Since the cache memory buffer segments of information that have been recently accessed, the property of locality implies that needed information is also likely to be found in the cache.

How the Cache Utilisation is Calculated

As an example of how the cache utilisation is calculated, consider a direct-mapped cache with ten lines that services one hundred trace file references, each of which requires a new block to be loaded from main memory.  If each cache line is loaded with a new block ten times during the simulation then the cache utilisation will be 100% as the loads to the cache are evenly distributed.  However, if just one cache line was loaded with a new block one hundred times then the cache utilisation would be 10% as just one cache line receives the entire load. 

Whilst the above example is theoretically possible, in practice calculating the cache utilisation is more complex.  An additional factor to be taken into account when calculating the cache utilisation is the replacement policy.  Whilst the LRU and random replacement policies have no effect on the simple algorithm outlined above, if the replacement policy is FIFO then, if the above method is used, it will always appear that the cache has low utilisation because only the first line of each associative set will ever be loaded with a new block.  The solution to this problem is to treat each associative set as just one cache line for the purposes of calculating the cache utilisation.  Hence the cache utilisation calculation for caches using a FIFO replacement policy indicates the distribution of block-loads between the different associative sets, as opposed to different cache lines.  As a consequence, the utilisation for a FIFO fully associative cache is always 100%.

The formula used to calculate cache utilisation for a direct mapped cache in HASE Dinero is shown below: 

  1. sum = 0;

  2. avg = (Number_of_Trace_References/Number_of_Cache_Lines);

  3. for(i=0; i<Number_of_Cache_Lines; ++i){

  4.     if((Number_of_Block_Loads[Line_i]-avg)<=0){

  5.         sum += Number_of_Block_Loads[i];

  6.     }

  7.     else sum += avg;

  8. }

  9. return((sum/Number_of_Trace_References)*100));

How the Miss Breakdown is Calculated

The Miss Breakdown is divided into three categories in HASE Dinero.  The method of calculation for each miss type is shown below:

Compulsory cache misses are regarded as all misses to the cache that are loaded to a cache line which has not yet had its valid bit set.

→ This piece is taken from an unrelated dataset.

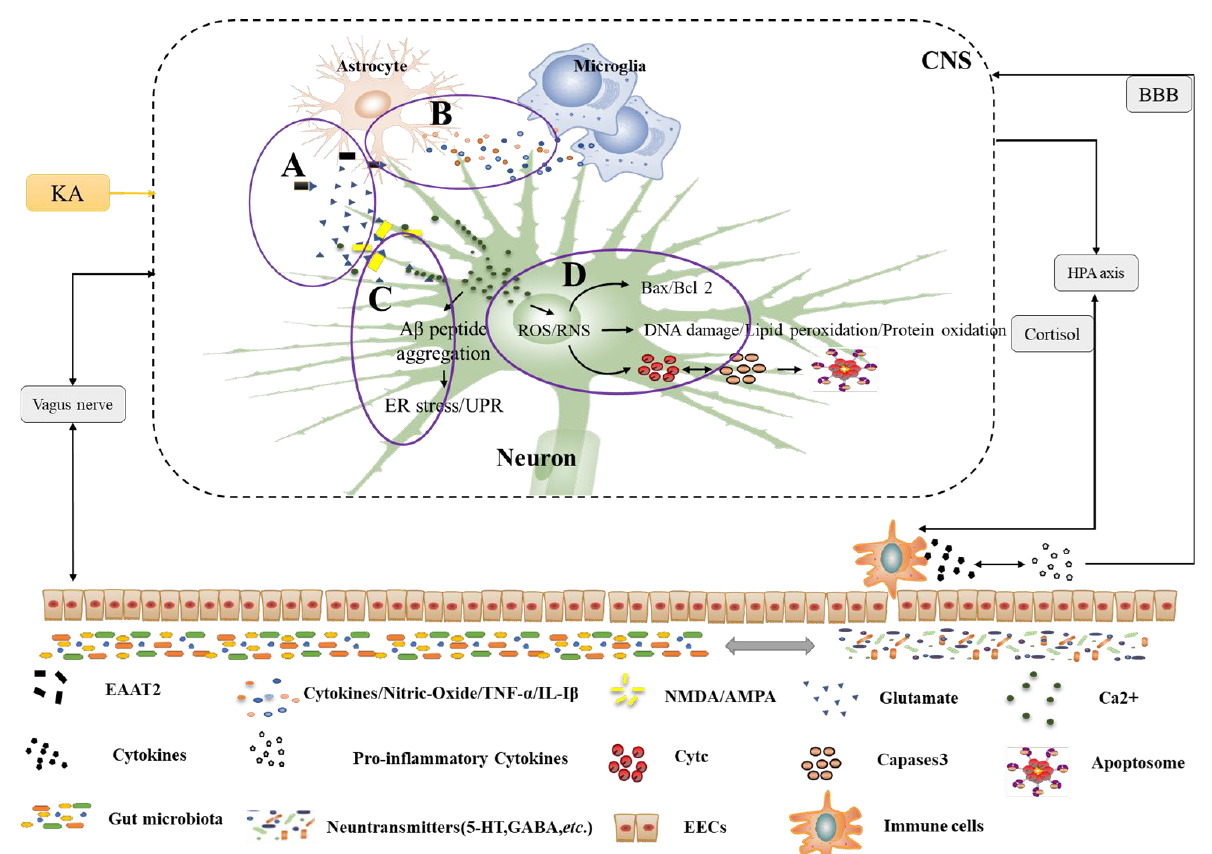
Figure 2. Pathogenesis of NDs under the microbe – gut – brain axis system. A. Excitotoxins. Glutamate is released from neurons and binds to receptors (NMDA, AMPA), along with glutamate uptake by excitatory amino acid transporter 2 (EAAT2) in astrocytes and the action of external factors (e.g., KA) all lead to increased glutamate excitotoxicity, thus promoting Ca 2+ flow, endoplasmic reticulum stress, and pro-apoptotic signaling cascades. B. Neuroinflammation. Interactions between glial cells predispose to neuroinflammation, especially astrocytes and microglia. They may produce several cytokines and oxidants (e.g., TNF- α and IL-I β by astrocytes, nitric oxide, and pro-inflammatory cytokines by microglia) that bind to cell surface death receptors and activate pro-apoptotic signaling cascades. C. Endoplasmic reticulum stress. There are many causes of endoplasmic reticulum stress, mainly abnormal folding of A β peptides and activation of the unfolded protein response (UPR).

Conflict cache misses are caused by any miss that occurs after every line in the cache has had its valid bit set.

Capacity misses are caused by any miss that both occurs before every line in the cache has its valid bit set, and also causes valid cache data to be overwritten.

An unfortunate side-effect of the low-overhead implementation of the miss breakdown scheme employed is that once the cache is full no more compulsory or conflict misses can occur.  As a consequence, in order to gain observable ratios in the miss breakdown the number of trace file references processed must be limited to a number proportional to the number of lines in the cache being simulated.  Whilst this number can be arbitrarily chosen, I recommend processing 150 trace file lines for each cache line.  Note that as long as the same number of trace file lines are processed for each cache line, the miss breakdowns of any cache configurations with the same number of cache lines can be compared.

If a comparison of the miss breakdown between cache configurations with a varying number of cache lines is to be performed then the number of trace file references processed should remain constant.  I have found that setting the number of input trace file lines to be processed to 150 for each cache line in the cache with the largest number of cache lines provides characteristic miss breakdown ratios as the cache size and block size vary.